┌────────

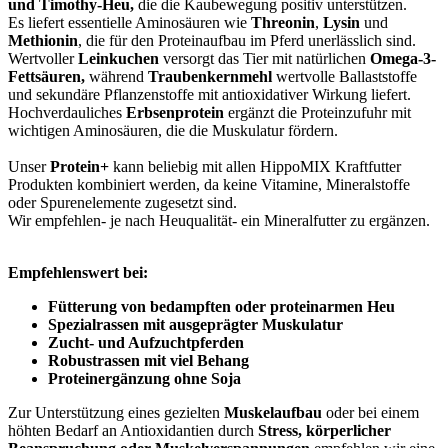
und Timothy-Heu,
die die Kaubewegung positiv unterstützen.
Es liefert essentielle Aminosäuren wie
Threonin
,
Lysin
und
Methionin
, die für den Proteinaufbau im Pferd unerlässlich sind.
Wertvoller
Leinkuchen
versorgt das Tier mit natürlichen
Omega-3-
Fettsäuren,
während
Traubenkernmehl
wertvolle Ballaststoffe
und sekundäre Pflanzenstoffe mit antioxidativer Wirkung liefert.
Hochverdauliches
Erbsenprotein
ergänzt die Proteinzufuhr mit
wichtigen Aminosäuren, die die Muskulatur fördern.
Unser
Protein+
kann beliebig mit allen HippoMIX Kraftfutter
Produkten kombiniert werden, da keine Vitamine, Mineralstoffe
oder Spurenelemente zugesetzt sind.
Wir empfehlen- je nach Heuqualität- ein Mineralfutter zu ergänzen.
Empfehlenswert bei:
Fütterung von bedampften oder proteinarmen Heu
Spezialrassen mit ausgeprägter Muskulatur
Zucht- und Aufzuchtpferden
Robustrassen mit viel Behang
Proteinergänzung ohne Soja
Zur Unterstützung eines gezielten
Muskelaufbau
oder bei einem
höhten Bedarf an Antioxidantien durch
Stress, körperlicher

└────────

→ Activity
Lines from the one with "Proteinergänzung ohne Soja" through the last line above must be printed exactly; no other line is to appear.

→ Task response
Proteinergänzung ohne Soja
Zur Unterstützung eines gezielten
Muskelaufbau
oder bei einem
höhten Bedarf an Antioxidantien durch
Stress, körperlicher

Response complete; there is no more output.